The Nigerian Electricity Regulatory Commission (NERC) has issued a definitive mandate to power distribution companies (Discos) to swiftly complete the migration of all Standard Transfer Specification (STS) meters for their clientele. This directive was revealed during the Q4 Nigeria Electricity Supply Industry (NESI) Stakeholders Meeting, as shared on the commission’s official social media platform. To emphasize the importance of compliance, NERC warned that any Disco failing to fulfill this directive by January 2025 would face daily penalties, the specifics of which have not been disclosed. This decision underscores NERC’s commitment to ensuring uninterrupted power supply and service reliability within the Nigerian electricity sector.

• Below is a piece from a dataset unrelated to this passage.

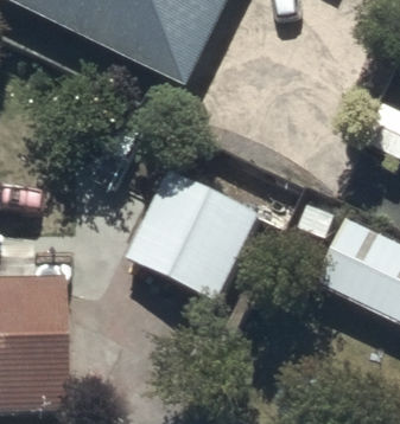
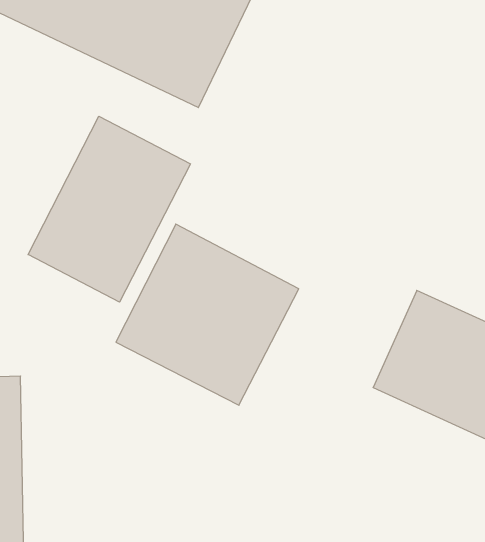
building: none -> [28,116,190,302]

In a broader context, the NERC’s directive is part of an ongoing effort to modernize the electricity metering landscape in Nigeria, which has long been plagued by outdated infrastructure and inefficiencies. The commission has reiterated the obligation of Discos to replace all obsolete or faulty meters without imposing any charges on customers. This is in alignment with the recently introduced Customer Protection Regulation 2023, which safeguards consumers against being billed for the replacement of malfunctioning or outdated metering systems, as well as the unauthorized transition to estimated billing practices.

The urgency of the situation becomes clear in light of reports indicating that approximately three million electricity customers could soon find themselves subjected to estimated billing or experiencing service interruptions due to non-compliance with the meter upgrade mandates. A consumer advocacy group has estimated that nearly half of the over 5.99 million metered customers in Nigeria might be adversely affected by government policy changes regarding the migration to STS meters. This potential fallout has raised significant concerns, especially as customers express their frustration over the implications of being forcibly switched to estimated billing.

Compounding the situation, some distribution companies, particularly in Lagos, have announced plans to phase out Unistar meters by November 14, 2024, citing issues related to the Token Identifier rollover. In this case, customers were instructed to pay for the migration to new meters, prompting significant backlash from affected users who find themselves in an untenable position. This controversy highlights the wider issue within the Nigerian electricity market regarding the management of consumer expectations and rights, particularly in terms of meter upgrades and replacements.

Interestingly, the producers of Unistar meters have countered claims of obsolescence, asserting that their devices, which employ card meter technology, are fully upgradeable and compatible with the emerging STS meter technology. This assertion raises questions about the motivations behind the Discos’ decision to phase them out, thereby placing the issue of meter compatibility and consumer responsibility at the forefront of the dialogue. The situation has garnered attention from regulatory bodies, such as the Federal Competition and Consumer Protection Commission, which has urged distribution companies to suspend the replacement of Unistar prepaid meters until further assessments can be conducted.

In conclusion, the NERC’s directive and the current issues surrounding meter upgrades reflect the intricate dynamics of Nigeria’s power supply sector. As the regulatory framework continues to evolve, the balance between modernization efforts and consumer protection will be critical. Stakeholders, including Discos, manufacturers, and consumers, must navigate these changes to ensure a fair and equitable transition that prioritizes continuous service delivery, safeguarding the rights and interests of all parties involved in the energy supply chain.